Headliner am zweiten Tag ist dann niemand geringeres als Postrock-Legende Efrim Manuel Menuck, bekannt natürlich für sein Wirken bei den Veteranen Godspeed You! Black Emperor und dessen Ableger A Silver Mt. Zion. Solo begibt sich der große Lockenkopf aus Montréal gemeinsam mit Duo-Partner Kevin Dorian in noch experimentellere, ruhigere und stark Ambient-lastige Gefilde als noch in seinen verschiedenen Bandkontexten. Damit können hier, besonders als Headliner, nicht alle etwas anfangen. Während des rund eineinhalb stündigen Sets leert sich das Zelt der Mainstage merklich. Anderen hingegen gefällt es dafür um so mehr. Ich nutze den vielen Platz der entstanden ist, und begebe mich ganz nach vorn. Dort stehe ich neben einer Dame, der bei „A Lamb in the Land of Payday Loans“ die Tränen die Wange herunterlaufen. Kein Scherz. Ich selbst muss sagen, dass, obwohl mir Efrims kühle und distanzierte Art ein wenig auf den Keks geht, ich doch während des Sets eine Epiphanie durchlebe. Am Ende des Tages werde ich einfach mehr und mehr zu einem Ambient-Enthusiasten.
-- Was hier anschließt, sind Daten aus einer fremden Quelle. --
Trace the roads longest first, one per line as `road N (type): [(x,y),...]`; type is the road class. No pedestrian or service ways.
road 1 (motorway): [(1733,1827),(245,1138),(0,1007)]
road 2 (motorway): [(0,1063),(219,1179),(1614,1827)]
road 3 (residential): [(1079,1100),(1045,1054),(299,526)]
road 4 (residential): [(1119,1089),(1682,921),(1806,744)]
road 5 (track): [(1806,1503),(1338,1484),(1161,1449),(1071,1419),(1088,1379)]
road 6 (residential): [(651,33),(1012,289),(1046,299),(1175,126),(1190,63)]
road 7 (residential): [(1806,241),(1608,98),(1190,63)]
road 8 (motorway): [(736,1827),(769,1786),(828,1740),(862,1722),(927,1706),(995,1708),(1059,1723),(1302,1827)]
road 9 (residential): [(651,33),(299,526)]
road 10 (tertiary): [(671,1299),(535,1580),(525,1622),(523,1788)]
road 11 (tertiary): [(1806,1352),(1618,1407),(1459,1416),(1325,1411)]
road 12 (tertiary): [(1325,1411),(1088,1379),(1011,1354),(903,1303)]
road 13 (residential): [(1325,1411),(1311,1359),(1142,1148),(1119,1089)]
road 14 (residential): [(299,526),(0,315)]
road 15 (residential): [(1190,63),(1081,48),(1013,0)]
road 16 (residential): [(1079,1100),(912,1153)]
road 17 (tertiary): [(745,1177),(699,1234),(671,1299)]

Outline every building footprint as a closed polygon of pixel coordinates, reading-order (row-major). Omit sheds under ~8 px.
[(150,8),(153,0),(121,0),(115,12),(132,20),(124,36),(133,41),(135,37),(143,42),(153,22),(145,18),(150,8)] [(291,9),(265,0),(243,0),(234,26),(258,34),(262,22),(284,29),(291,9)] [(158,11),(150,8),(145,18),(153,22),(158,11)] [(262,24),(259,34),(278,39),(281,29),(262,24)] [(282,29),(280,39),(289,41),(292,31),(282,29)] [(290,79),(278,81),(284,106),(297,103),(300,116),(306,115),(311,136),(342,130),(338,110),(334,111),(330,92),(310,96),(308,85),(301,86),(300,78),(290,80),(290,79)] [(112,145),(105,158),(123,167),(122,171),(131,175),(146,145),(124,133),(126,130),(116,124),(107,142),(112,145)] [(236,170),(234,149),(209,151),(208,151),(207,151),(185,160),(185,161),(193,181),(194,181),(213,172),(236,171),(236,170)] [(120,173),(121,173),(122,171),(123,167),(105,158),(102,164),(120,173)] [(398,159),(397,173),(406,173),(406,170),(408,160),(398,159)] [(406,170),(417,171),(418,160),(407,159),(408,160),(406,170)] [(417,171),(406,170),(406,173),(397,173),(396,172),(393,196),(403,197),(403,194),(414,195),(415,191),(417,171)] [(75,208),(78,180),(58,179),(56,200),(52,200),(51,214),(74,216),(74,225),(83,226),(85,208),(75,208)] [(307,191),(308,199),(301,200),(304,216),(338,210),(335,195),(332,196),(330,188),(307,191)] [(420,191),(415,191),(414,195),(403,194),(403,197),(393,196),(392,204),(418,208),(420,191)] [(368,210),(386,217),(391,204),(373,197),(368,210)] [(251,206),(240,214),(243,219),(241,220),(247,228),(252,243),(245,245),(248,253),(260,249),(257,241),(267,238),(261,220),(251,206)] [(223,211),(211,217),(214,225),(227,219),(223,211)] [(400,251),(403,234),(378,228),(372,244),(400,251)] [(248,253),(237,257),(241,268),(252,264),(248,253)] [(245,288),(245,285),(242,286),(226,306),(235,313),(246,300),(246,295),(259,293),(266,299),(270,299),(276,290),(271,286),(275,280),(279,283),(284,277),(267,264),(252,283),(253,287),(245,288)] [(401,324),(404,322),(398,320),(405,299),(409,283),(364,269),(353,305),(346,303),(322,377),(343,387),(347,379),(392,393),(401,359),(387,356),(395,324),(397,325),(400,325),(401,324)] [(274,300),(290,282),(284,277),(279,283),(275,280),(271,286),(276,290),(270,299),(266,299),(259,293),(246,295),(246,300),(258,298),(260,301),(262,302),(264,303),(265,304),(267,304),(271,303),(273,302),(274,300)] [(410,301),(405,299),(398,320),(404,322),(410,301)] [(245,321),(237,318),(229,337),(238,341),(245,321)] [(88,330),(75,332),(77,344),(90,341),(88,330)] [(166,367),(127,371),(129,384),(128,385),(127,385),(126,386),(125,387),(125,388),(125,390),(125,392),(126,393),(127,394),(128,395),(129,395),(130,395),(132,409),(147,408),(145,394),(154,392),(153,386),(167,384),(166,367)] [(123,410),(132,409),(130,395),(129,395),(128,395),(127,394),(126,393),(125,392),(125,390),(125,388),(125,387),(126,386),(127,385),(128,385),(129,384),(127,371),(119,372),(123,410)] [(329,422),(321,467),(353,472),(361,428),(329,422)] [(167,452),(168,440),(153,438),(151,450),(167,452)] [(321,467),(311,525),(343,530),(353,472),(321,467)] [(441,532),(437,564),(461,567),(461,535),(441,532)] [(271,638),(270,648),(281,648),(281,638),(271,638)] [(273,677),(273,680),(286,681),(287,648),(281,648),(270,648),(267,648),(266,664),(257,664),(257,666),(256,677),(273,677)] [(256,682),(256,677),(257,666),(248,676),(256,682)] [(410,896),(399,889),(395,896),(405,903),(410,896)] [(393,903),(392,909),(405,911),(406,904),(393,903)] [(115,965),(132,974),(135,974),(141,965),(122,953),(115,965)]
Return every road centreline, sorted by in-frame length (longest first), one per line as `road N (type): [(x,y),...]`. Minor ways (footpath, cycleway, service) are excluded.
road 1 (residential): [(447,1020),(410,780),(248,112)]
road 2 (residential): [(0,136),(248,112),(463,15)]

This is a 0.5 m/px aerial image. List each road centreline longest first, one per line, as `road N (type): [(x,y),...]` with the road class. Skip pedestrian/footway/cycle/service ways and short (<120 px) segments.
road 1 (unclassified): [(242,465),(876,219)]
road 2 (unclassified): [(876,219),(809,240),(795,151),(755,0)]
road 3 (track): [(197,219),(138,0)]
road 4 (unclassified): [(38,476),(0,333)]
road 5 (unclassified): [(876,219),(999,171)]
Nachdem ich am zweiten Abend doch irgendwie auf der Aftershowparty gelandet bin (DJ Fries, DJ Fries <3), fällt das Aufstehen am dritten Festivaltag doch etwas schwerer. Ganz so kompromisslos und einfach wie vor zehn Jahren funktioniert dann doch nichts mehr. So verpasse ich leider Summit aus Gent, die, so wie mir mein Kollege berichtet, einen ganz großartigen Auftakt auf der Waldbühne hingelegt haben. Einsatzbereit bin ich dann aber zum Glück wieder bei Paint the Sky Red aus Singapur, die einen ihrer sehr raren Auftritte in Europa spielen und sich klanglich erneut an der so beliebten 2000er-Schule des Postrock orientieren.
Dann kommt es zu einem kleinen Triathlon, denn am Nachmittag kommt es zur, für das dunk! doch eher untypischen Situation sich zweimal überschneidender Bands zwischen Haupt- und Waldbühne. So lassen wir uns zunächst von Shy, Low im Wald eine bombastische Prise Postmetal um die Ohren sausen, um dann herüber zu Silent Whale Becomes a Dream aus Frankreich zu hechten, die dafür bekannt sind, nicht sonderlich viel Live-Shows zu spielen. Das möchten wir also nicht verpassen. Nach einer gehörigen Portion atmosphärischem Postrock mit sehr langen Spannungsbögen geht es wieder zurück in den Wald zur zweiten chinesischen Band des Wochenendes, Zhaoze. Die Eile wäre aber nicht nötig gewesen, denn das Quartett nutzt nicht seinen vollen Timeslot und performt überdies hinaus auch kein normales Set, sondern spielt lediglich einen einzigen Song, der sich dann jedoch über 40 Minuten erstreckt.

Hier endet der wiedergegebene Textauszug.